HOW TO USE A CHILD CARRIER FOR HIKING
Here are some tips to help you make an informed decision.
Knowing when your baby is ready for a child backpack carrier is essential. Newborns need a frameless sling carrier that snuggles them in front of you. However, once they can sit upright without assistance and weigh at least 16 lbs with full head and neck control, they are ready for a child backpack carrier with a built-in frame.
When using a child backpack carrier, it’s essential to be aware of activities that should be avoided, such as hiking on loose rocks, trail running, climbing, skiing, ice skating, cycling, and any high-speed activity. A child backpack carrier suits hiking, backpacking, travel, and walking around town.
When shopping for a child backpack carrier, consider the key features such as suspension, stand, frame, and accessories. Suspension adjustability is essential for parental comfort and can be measured by the torso range specification. The air helps provide a stable base for your child to get in and out of the carrier, while the frame provides the structure needed to carry the weight of larger children. Accessories like gear storage, diaper changing pads, and removable rain/sunshades can be helpful but also increase the weight and price of the carrier.
Remember to be realistic about how many items you plan to carry and whether you need specific features. Lastly, always ensure that your child’s weight plus the gear in the carrier does not exceed 48 lbs.
To install the straps on your child backpack carrier, first adjust it to fit your body. When making adjustments at home, use heavy objects like books to weigh down the backpack instead of having your child in it.
Adjust the suspension system to fit your torso, with the hip belt resting on your hip bones and the shoulder straps resting on your shoulders. Tighten the waist so that 80% of your weight is on your hips, and tighten the shoulder straps so the child backpack carrier stays stable and the remaining 20% rests on your shoulders. Tighten the load-lifting straps from the top of the shoulder straps towards the top of the rear panel at about a 45-degree angle. If you notice a gap between the straps and the top of your shoulders, loosen the straps and try again. Adjust the chest strap so that it doesn’t interfere with your breathing.

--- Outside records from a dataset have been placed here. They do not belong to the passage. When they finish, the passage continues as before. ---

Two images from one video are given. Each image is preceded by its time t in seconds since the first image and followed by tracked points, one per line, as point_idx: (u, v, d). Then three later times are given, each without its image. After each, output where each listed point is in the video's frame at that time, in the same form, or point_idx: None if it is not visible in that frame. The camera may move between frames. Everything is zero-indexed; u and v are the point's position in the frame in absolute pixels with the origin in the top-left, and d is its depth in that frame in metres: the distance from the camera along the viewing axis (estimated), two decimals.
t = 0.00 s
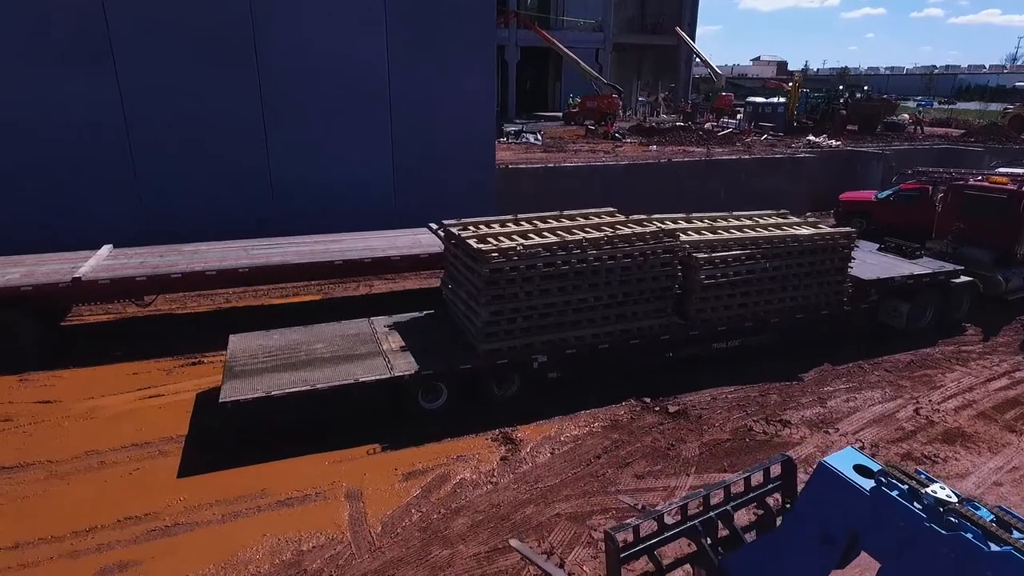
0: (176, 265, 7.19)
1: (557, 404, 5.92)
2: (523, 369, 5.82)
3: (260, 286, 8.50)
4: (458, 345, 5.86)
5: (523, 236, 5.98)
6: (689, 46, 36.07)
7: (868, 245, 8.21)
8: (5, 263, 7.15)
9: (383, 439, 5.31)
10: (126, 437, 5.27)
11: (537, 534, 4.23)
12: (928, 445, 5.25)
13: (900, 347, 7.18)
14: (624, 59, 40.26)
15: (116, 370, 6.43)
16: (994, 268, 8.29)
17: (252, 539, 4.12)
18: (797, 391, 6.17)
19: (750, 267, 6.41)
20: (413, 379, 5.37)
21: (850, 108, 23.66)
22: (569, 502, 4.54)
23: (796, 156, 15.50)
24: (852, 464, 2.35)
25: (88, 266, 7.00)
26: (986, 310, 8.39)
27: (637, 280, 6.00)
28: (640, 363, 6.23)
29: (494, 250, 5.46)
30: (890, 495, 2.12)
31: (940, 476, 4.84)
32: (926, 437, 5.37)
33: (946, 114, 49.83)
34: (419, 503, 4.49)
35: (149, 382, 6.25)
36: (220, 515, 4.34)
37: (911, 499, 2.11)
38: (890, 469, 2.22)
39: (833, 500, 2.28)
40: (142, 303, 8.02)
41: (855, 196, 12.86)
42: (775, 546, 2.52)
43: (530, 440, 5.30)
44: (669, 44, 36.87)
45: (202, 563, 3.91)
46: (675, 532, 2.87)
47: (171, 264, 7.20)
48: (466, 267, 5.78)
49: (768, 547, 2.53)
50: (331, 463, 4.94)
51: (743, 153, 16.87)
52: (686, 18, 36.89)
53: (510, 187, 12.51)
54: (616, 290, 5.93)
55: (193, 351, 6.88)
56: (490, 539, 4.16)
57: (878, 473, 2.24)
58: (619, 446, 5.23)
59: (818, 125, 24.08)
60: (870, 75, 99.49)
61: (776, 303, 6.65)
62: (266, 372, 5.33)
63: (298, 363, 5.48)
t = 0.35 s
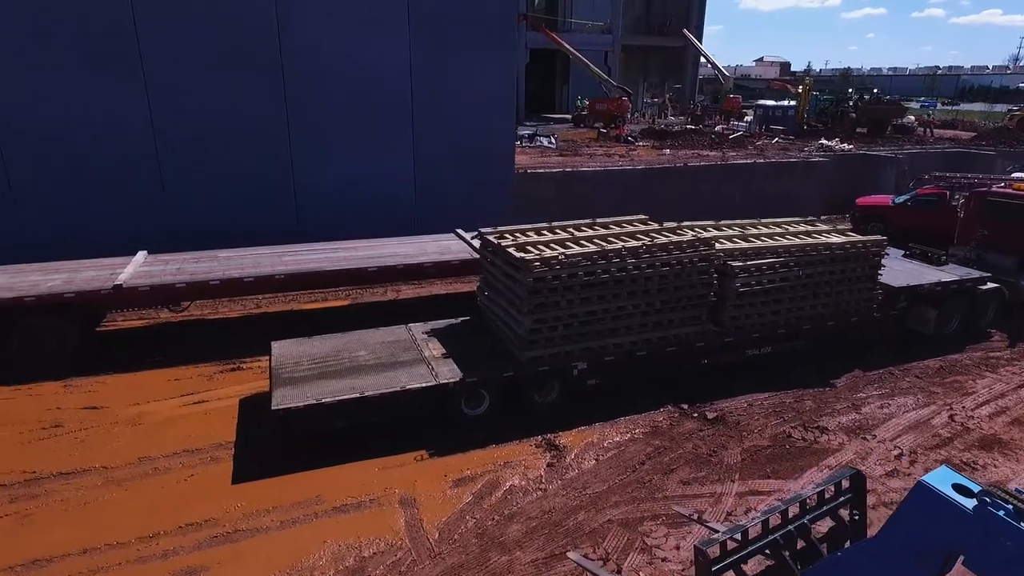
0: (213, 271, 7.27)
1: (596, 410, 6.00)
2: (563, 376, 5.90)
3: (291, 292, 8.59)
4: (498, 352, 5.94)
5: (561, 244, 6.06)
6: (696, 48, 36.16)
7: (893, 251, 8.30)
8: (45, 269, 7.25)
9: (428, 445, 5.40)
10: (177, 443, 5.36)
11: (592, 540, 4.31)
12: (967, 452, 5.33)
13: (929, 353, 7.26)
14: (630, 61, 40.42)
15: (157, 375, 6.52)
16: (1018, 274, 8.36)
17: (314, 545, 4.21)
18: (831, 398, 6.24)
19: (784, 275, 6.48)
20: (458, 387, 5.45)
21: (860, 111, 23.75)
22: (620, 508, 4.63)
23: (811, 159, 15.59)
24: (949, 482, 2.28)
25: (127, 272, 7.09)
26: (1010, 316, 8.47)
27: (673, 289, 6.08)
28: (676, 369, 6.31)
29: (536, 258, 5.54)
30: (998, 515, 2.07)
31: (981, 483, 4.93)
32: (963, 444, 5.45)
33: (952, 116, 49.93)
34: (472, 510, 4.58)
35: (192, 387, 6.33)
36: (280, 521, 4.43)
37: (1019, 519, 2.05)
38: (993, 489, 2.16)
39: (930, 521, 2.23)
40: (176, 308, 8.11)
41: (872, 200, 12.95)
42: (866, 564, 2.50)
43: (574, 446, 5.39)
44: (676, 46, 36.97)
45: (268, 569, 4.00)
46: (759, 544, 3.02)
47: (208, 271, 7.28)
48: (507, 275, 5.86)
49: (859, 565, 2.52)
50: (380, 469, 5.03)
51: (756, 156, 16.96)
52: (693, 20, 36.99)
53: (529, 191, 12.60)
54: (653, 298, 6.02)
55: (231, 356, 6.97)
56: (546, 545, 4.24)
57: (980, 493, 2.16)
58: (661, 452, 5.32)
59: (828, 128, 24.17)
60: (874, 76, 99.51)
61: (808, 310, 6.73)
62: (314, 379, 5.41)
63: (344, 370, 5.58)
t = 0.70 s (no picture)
0: (248, 279, 7.36)
1: (632, 418, 6.10)
2: (600, 384, 6.00)
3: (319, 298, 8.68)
4: (536, 361, 6.04)
5: (598, 254, 6.15)
6: (702, 51, 36.29)
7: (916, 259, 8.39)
8: (82, 277, 7.35)
9: (471, 453, 5.49)
10: (225, 450, 5.46)
11: (641, 547, 4.41)
12: (1001, 460, 5.42)
13: (954, 360, 7.35)
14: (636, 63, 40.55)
15: (197, 382, 6.62)
16: None
17: (372, 553, 4.30)
18: (863, 405, 6.33)
19: (814, 284, 6.58)
20: (499, 396, 5.55)
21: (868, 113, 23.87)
22: (666, 515, 4.73)
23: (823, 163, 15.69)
24: None
25: (164, 279, 7.19)
26: None
27: (708, 298, 6.18)
28: (709, 378, 6.41)
29: (576, 269, 5.64)
30: None
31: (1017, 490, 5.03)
32: (996, 452, 5.55)
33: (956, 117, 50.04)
34: (522, 518, 4.68)
35: (232, 395, 6.43)
36: (335, 529, 4.52)
37: None
38: None
39: (1013, 533, 2.35)
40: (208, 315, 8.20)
41: (886, 205, 13.03)
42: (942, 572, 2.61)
43: (614, 454, 5.49)
44: (682, 48, 37.10)
45: None
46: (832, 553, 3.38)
47: (243, 278, 7.37)
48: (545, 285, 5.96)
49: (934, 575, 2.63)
50: (427, 477, 5.12)
51: (768, 160, 17.07)
52: (698, 22, 37.12)
53: (547, 196, 12.71)
54: (688, 308, 6.11)
55: (267, 363, 7.06)
56: (598, 552, 4.34)
57: None
58: (700, 460, 5.42)
59: (836, 130, 24.26)
60: (875, 77, 99.60)
61: (837, 318, 6.82)
62: (358, 389, 5.50)
63: (387, 378, 5.68)
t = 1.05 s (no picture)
0: (282, 289, 7.47)
1: (666, 428, 6.21)
2: (635, 395, 6.11)
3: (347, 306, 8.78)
4: (571, 371, 6.15)
5: (631, 266, 6.26)
6: (708, 53, 36.39)
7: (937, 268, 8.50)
8: (117, 287, 7.46)
9: (511, 463, 5.60)
10: (270, 460, 5.57)
11: (686, 557, 4.52)
12: None
13: (978, 369, 7.45)
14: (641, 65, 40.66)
15: (234, 392, 6.72)
16: None
17: (425, 562, 4.41)
18: (891, 415, 6.43)
19: (842, 295, 6.69)
20: (538, 406, 5.65)
21: (876, 117, 23.96)
22: (708, 525, 4.84)
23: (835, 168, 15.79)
24: None
25: (198, 289, 7.29)
26: None
27: (739, 309, 6.29)
28: (739, 388, 6.51)
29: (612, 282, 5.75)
30: None
31: None
32: None
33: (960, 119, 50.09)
34: (567, 528, 4.79)
35: (270, 404, 6.53)
36: (386, 539, 4.63)
37: None
38: None
39: None
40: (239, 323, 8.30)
41: (900, 212, 13.12)
42: None
43: (651, 464, 5.60)
44: (688, 51, 37.19)
45: None
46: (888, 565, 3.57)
47: (277, 288, 7.48)
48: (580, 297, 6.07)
49: None
50: (470, 487, 5.23)
51: (780, 165, 17.17)
52: (704, 24, 37.21)
53: (564, 202, 12.83)
54: (720, 319, 6.22)
55: (301, 372, 7.17)
56: (645, 562, 4.46)
57: None
58: (736, 470, 5.53)
59: (844, 134, 24.35)
60: (878, 78, 99.64)
61: (864, 328, 6.92)
62: (400, 400, 5.61)
63: (427, 390, 5.79)
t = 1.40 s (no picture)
0: (305, 303, 7.56)
1: (689, 443, 6.30)
2: (658, 411, 6.21)
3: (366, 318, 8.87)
4: (595, 387, 6.25)
5: (654, 283, 6.36)
6: (712, 57, 36.45)
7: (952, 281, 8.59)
8: (144, 301, 7.58)
9: (538, 479, 5.69)
10: (301, 476, 5.66)
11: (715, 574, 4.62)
12: None
13: (994, 383, 7.52)
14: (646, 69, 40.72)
15: (261, 406, 6.82)
16: None
17: None
18: (910, 430, 6.52)
19: (861, 310, 6.78)
20: (565, 423, 5.74)
21: (882, 122, 24.00)
22: (735, 542, 4.93)
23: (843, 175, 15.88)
24: None
25: (224, 303, 7.40)
26: None
27: (760, 326, 6.39)
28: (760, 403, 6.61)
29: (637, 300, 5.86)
30: None
31: None
32: None
33: (964, 122, 50.05)
34: (597, 545, 4.88)
35: (297, 419, 6.62)
36: (421, 557, 4.73)
37: None
38: None
39: None
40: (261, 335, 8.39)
41: (910, 220, 13.21)
42: None
43: (676, 479, 5.69)
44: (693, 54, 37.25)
45: None
46: None
47: (300, 302, 7.57)
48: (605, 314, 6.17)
49: None
50: (500, 504, 5.33)
51: (788, 172, 17.25)
52: (709, 28, 37.26)
53: (575, 211, 12.93)
54: (741, 335, 6.32)
55: (326, 386, 7.26)
56: None
57: None
58: (760, 486, 5.62)
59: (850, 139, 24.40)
60: (881, 79, 99.56)
61: (882, 343, 7.02)
62: (429, 417, 5.70)
63: (454, 406, 5.89)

Adjust the child’s seat height before placing your child in the carrier. Ensure the child’s straps are unfastened and the brace fully extended. Then, place your child in the carrier, ensuring their feet slide through the leg openings. Fasten and tighten all straps, including the waist belt, shoulder straps, leg strap adjusters, and chest straps. Tighten the side compression straps if they are present. Check that the seat height is correct so your child’s chin is roughly level with the top of the chin pad. Ensure the child’s shoulder straps fit smoothly over their shoulders and the leg straps fit snugly.
How to Pack and Lift a Backpack
Putting on and removing the backpack carrier is similar to lifting a heavy backpack. Hold the top handle and pull on the shoulder straps while lifting the child backpack carrier and buckling the waist belt. To remove the carrier, loosen the shoulder straps and unfasten the waist belt. Grab the handle behind your head and bring the harness to your front, then grab the second handle to help you place the child backpack carrier on the ground.